Mâide Sûresi 45. ayette, Yahudilere Kuran'da verilen hükümlerin bir kısmı açıklanır ve onlara, kendi dinî kurallarına göre hüküm vermeleri gerektiği belirtilir.

  • Mâide Sûresi 42. Ayet: Bu ayette, Yahudilere ve Hristiyanlara toplum içinde başkalarının haklarına müdahale etmeden adil bir şekilde hüküm vermeleri gerektiği vurgulanır.
  • Mâide Sûresi 47. Ayet: Bu ayet Hristiyanlara, Tanrı'nın indirdiği hükümlere uymaları gerektiğini hatırlatır ve onları adaletin temelinde kalmaya teşvik eder.
  • Bakara Suresi 178. Ayet: Bu ayette, bir kişinin öldürülmesi durumunda kısas uygulaması gerektiği belirtilir, bu da adaletin sağlanması açısından önemlidir.
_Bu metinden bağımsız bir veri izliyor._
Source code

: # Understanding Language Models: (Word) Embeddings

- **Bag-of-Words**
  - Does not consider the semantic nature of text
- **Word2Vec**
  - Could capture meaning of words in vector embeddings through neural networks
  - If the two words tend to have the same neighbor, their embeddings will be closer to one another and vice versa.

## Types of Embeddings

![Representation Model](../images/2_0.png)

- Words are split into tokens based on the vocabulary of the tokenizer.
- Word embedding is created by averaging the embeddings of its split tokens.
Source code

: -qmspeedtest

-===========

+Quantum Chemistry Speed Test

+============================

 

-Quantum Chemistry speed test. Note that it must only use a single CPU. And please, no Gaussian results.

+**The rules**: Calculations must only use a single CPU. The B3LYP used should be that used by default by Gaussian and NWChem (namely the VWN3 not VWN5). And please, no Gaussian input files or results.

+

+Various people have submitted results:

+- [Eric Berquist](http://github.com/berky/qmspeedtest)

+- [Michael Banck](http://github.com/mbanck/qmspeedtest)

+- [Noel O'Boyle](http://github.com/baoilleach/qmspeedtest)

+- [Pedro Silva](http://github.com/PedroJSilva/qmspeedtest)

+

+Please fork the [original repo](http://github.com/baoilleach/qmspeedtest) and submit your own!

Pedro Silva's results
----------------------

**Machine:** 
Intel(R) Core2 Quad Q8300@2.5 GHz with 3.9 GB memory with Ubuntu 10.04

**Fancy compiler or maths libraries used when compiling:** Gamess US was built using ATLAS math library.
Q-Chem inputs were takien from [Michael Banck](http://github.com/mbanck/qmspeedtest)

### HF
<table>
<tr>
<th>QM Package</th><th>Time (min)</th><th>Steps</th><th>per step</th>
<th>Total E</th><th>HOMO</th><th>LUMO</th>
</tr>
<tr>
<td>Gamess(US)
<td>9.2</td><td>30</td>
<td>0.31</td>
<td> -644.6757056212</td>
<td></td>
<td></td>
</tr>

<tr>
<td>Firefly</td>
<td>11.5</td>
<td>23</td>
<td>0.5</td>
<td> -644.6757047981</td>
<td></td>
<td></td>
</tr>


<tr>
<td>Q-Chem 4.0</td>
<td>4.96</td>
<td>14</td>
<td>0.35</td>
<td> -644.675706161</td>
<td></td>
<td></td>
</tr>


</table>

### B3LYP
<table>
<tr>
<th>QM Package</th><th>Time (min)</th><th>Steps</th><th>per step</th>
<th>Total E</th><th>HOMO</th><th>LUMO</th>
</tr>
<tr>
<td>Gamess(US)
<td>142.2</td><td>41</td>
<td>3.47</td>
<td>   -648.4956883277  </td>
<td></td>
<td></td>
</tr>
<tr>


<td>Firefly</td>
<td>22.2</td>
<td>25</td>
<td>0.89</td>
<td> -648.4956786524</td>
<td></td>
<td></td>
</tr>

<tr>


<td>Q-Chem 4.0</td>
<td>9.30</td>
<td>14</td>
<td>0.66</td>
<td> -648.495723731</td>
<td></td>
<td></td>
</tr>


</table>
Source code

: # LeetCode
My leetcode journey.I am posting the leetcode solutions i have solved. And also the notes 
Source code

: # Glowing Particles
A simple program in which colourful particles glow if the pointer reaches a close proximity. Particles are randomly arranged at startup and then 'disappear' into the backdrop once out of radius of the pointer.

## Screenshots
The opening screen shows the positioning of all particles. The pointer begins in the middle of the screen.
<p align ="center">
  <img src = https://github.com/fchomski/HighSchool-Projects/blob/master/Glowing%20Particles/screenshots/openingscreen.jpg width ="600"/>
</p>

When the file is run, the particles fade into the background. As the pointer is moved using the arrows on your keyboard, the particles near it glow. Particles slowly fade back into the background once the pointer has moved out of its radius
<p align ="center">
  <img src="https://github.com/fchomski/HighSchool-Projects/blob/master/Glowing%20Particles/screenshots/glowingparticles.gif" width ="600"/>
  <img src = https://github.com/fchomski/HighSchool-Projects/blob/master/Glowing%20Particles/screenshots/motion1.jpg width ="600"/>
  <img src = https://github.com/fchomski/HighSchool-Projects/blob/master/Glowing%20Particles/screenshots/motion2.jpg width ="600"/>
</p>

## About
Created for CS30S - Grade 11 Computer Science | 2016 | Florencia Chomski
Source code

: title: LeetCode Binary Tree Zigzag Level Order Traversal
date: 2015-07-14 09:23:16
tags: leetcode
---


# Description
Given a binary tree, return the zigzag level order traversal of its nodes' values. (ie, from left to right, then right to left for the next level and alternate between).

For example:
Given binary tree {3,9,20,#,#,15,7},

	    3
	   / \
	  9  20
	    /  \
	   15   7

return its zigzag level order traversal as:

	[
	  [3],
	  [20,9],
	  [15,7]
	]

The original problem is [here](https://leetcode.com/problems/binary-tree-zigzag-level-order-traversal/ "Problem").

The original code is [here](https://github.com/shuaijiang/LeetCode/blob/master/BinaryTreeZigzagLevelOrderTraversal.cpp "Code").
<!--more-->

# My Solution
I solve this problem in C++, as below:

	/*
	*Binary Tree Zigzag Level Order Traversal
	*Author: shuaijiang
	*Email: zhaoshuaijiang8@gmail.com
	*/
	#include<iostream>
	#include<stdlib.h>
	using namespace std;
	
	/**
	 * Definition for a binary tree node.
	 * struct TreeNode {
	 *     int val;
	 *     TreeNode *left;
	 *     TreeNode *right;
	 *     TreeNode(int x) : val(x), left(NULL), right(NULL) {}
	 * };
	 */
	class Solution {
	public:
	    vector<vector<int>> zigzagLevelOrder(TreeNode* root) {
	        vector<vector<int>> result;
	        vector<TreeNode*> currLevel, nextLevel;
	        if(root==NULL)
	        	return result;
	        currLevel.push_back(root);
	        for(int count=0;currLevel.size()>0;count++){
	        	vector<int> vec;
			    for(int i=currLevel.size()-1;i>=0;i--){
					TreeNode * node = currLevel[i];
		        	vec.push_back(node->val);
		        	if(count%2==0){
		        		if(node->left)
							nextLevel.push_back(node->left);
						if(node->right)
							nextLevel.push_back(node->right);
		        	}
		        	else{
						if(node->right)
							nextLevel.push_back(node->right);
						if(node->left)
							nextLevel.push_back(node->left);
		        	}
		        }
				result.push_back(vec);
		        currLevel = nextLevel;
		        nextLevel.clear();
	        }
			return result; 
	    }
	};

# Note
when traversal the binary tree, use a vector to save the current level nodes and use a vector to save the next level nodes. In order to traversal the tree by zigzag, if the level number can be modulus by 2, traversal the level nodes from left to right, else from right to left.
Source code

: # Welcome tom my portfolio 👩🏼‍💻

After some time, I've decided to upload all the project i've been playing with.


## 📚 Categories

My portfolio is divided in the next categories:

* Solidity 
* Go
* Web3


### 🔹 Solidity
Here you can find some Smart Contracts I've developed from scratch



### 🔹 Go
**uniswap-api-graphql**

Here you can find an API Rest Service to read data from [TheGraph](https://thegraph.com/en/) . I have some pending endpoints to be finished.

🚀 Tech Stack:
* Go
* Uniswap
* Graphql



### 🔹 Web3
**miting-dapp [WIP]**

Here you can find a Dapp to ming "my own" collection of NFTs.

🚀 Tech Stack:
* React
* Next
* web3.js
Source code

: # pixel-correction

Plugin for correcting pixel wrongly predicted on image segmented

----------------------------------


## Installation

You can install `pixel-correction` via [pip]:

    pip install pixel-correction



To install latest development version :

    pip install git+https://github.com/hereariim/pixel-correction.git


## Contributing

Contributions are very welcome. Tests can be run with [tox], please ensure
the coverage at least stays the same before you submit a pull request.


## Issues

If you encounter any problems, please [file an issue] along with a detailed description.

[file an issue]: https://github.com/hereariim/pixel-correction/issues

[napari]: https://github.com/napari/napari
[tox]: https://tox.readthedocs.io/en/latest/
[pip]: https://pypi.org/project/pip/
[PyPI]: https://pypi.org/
Mâide Sûresi 45. ayet ve ilişkili ayetler, adaletin sağlanması, hüküm verme yetkisinin kullanılmasının gerekliliği ve Tanrı'nın indirdiği ilkeler karşısında insanların nasıl bir tavır takınmaları gerektiği hakkında genel bir çerçeve sunar. Bu bağlamda, Kuran'da belirtilen adalet anlayışı ve ilahi hükümlere bağlılık, İslam toplumunda önemli bir yer tutmaktadır.